*Required work*. Reproduce word for word the part of the post below on CUDA shuffle timing that begins at the words "You should really" and stops after "of the time.".

Segment Start: Selected extract

However this low cycle throughput is not the whole story, these instructions also have a latency, it takes some time for the result to become available, this we can measure by using the output of the first shuffle as input to another shuffle and then subtracting the 10 cycles the shuffles themselves take.
const auto StartTime = clock64();
const auto b = __shfl_sync(-1u, a, source, 32);
const auto c = __shfl_sync(-1u, b, source, 8); //the params do not affect timing
const auto EndTime = clock64();
This gives us 30-10 = 20 cycle latency -yikes-.
You should really try to interleave multiple independent pieces of work if latency is something you worry about. The GPU will schedule other warps whilst waiting in between these 2 statements (if the multiprocessor has > 64 threads running on it).
For some applications (most of my code, sigh*) the latency is much more important than the throughput, you'll need to keep an eye on both most of the time.
shfl_sync: T:26, a = 260, b = 50, c = 20, time = 30
...
shfl_sync: T:30, a = 300, b = 10, c = 60, time = 30
shfl_sync: T:31, a = 310, b = 0, c = 70, time = 30
CUDA will never use shared memory, unless you declare a __shared__
variable. Cooperative groups is a library that uses __shared__
variables. On the Ampere GPUs a section of 1KB of shared memory is reserved, but that has nothing to do with this context.
If you are wondering, shared memory is not much slower:
__shared__ int volatile shuffle[32]; //volatile allows unsafe speed hacks
const auto StartTime = GetGlobalClock();
shuffle[threadIdx.x] = a;
//without __syncwarp() this will give incorrect results if threads are not in lockstep!
//__syncwarp(); //in the same warp any *sync instruction will make this safe.
const auto b = shuffle[source];
const auto EndTime = GetGlobalClock();
One extra cycle for a load + store. Note that on the RTX 3070 (which I used for these tests), there are only 16 integer cores available per warp, meaning that the minimum time any instruction can take is 2 cycles.
shared shuffle: T:26, a = 260, b = 50, time = 8
...
shared shuffle: T:30, a = 300, b = 10, time = 8
shared shuffle: T:31, a = 310, b = 0, time = 8
However, this code will only work correctly if all threads in the warp are in sync, if not you'll need to add a __syncwarp()
before the b = shuffle[
statement.
shared shuffle: T:29, a = 290, b = 20, time = 21
shared shuffle: T:30, a = 300, b = 10, time = 21
shared shuffle: T:31, a = 310, b = 0, time = 21
The shfl.sync
will always sync the threads, so for possibly unsynced warp it is much faster.
Long story short, time your code.

Segment End: Selected extract
Segment Start: Information provided

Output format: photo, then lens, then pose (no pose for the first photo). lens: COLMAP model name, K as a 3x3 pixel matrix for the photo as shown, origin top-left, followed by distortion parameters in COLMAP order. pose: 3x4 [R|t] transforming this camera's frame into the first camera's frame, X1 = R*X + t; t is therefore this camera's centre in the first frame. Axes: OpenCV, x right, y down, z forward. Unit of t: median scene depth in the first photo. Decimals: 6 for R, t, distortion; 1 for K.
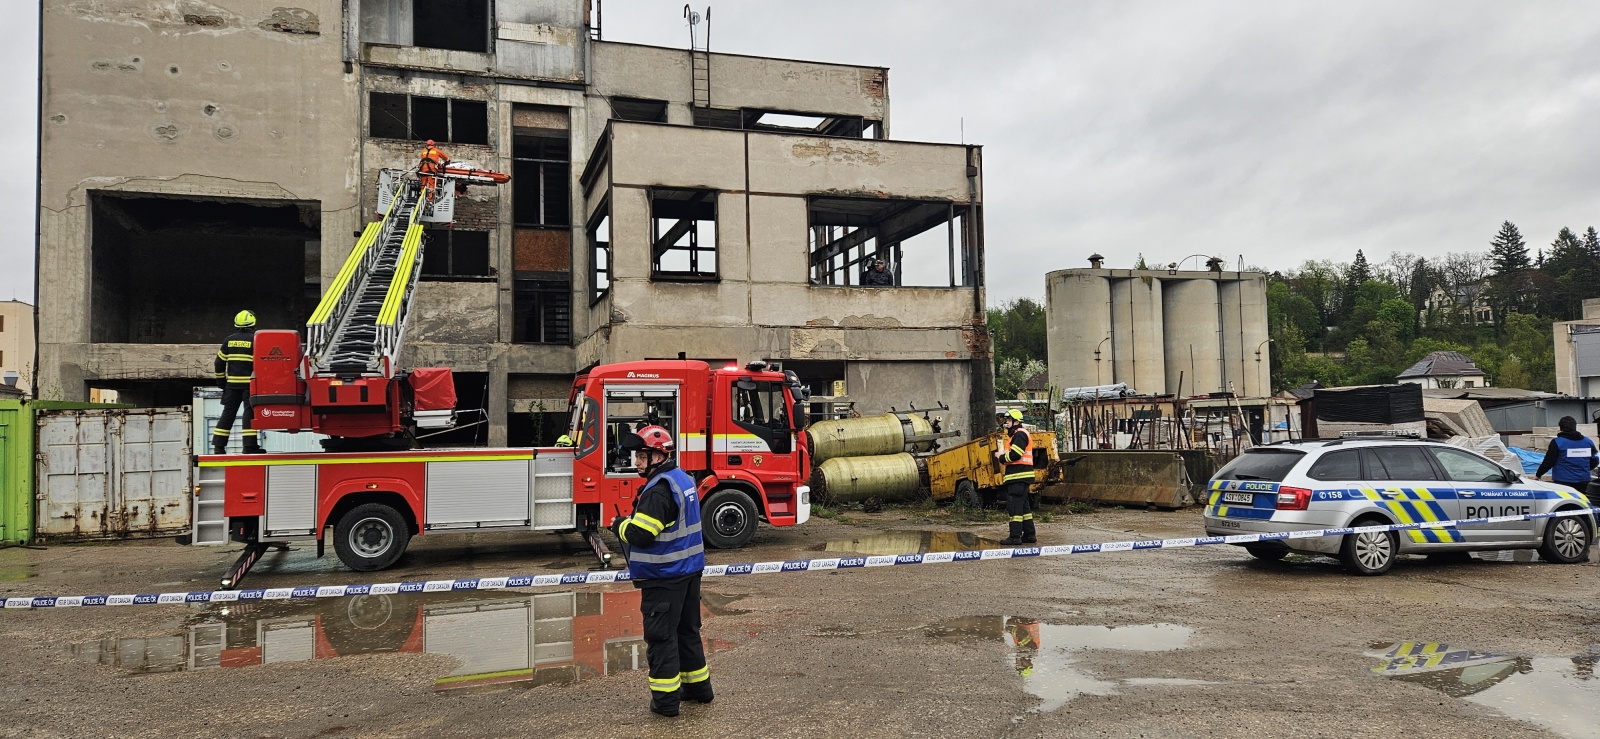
lens RADIAL K [[1056.5, 0, 813.3], [0, 1056.5, 364.2], [0, 0, 1]] dist [0.093164, -0.077643]
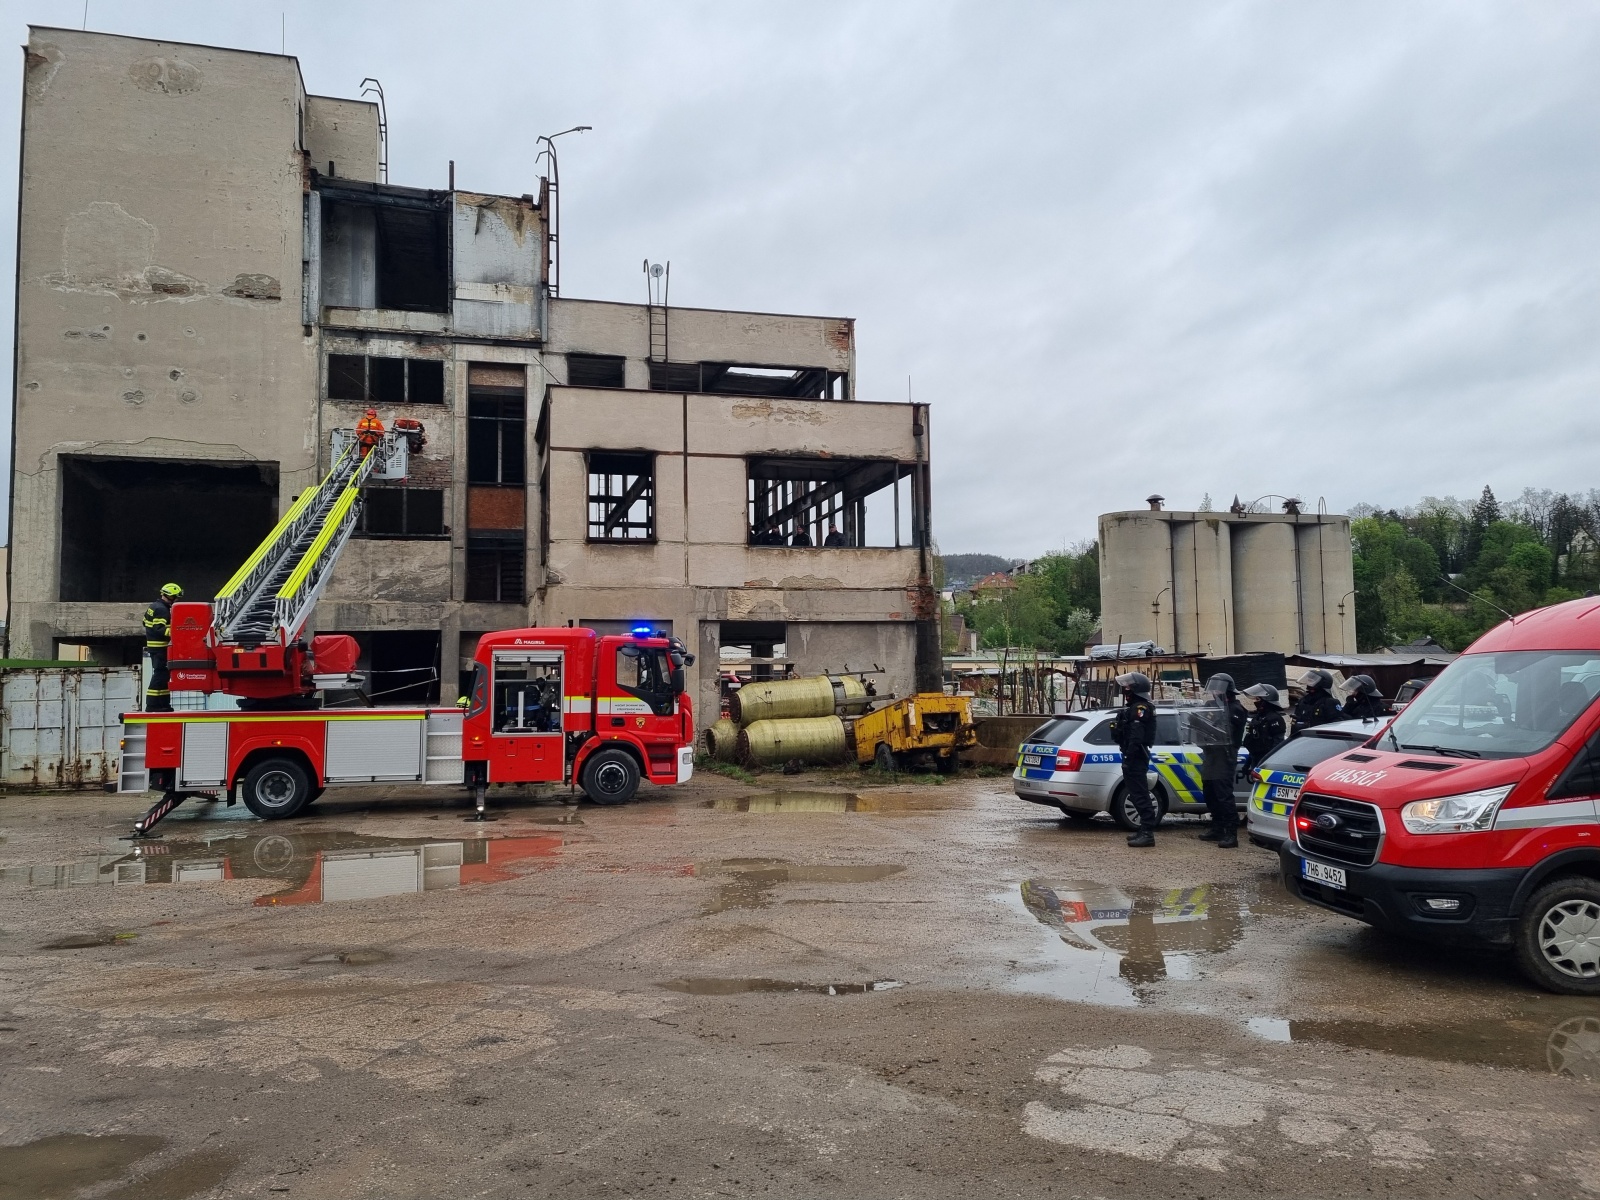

Segment End: Information provided

*Completed task*.
You should really try to interleave multiple independent pieces of work if latency is something you worry about. The GPU will schedule other warps whilst waiting in between these 2 statements (if the multiprocessor has > 64 threads running on it).
For some applications (most of my code, sigh*) the latency is much more important than the throughput, you'll need to keep an eye on both most of the time.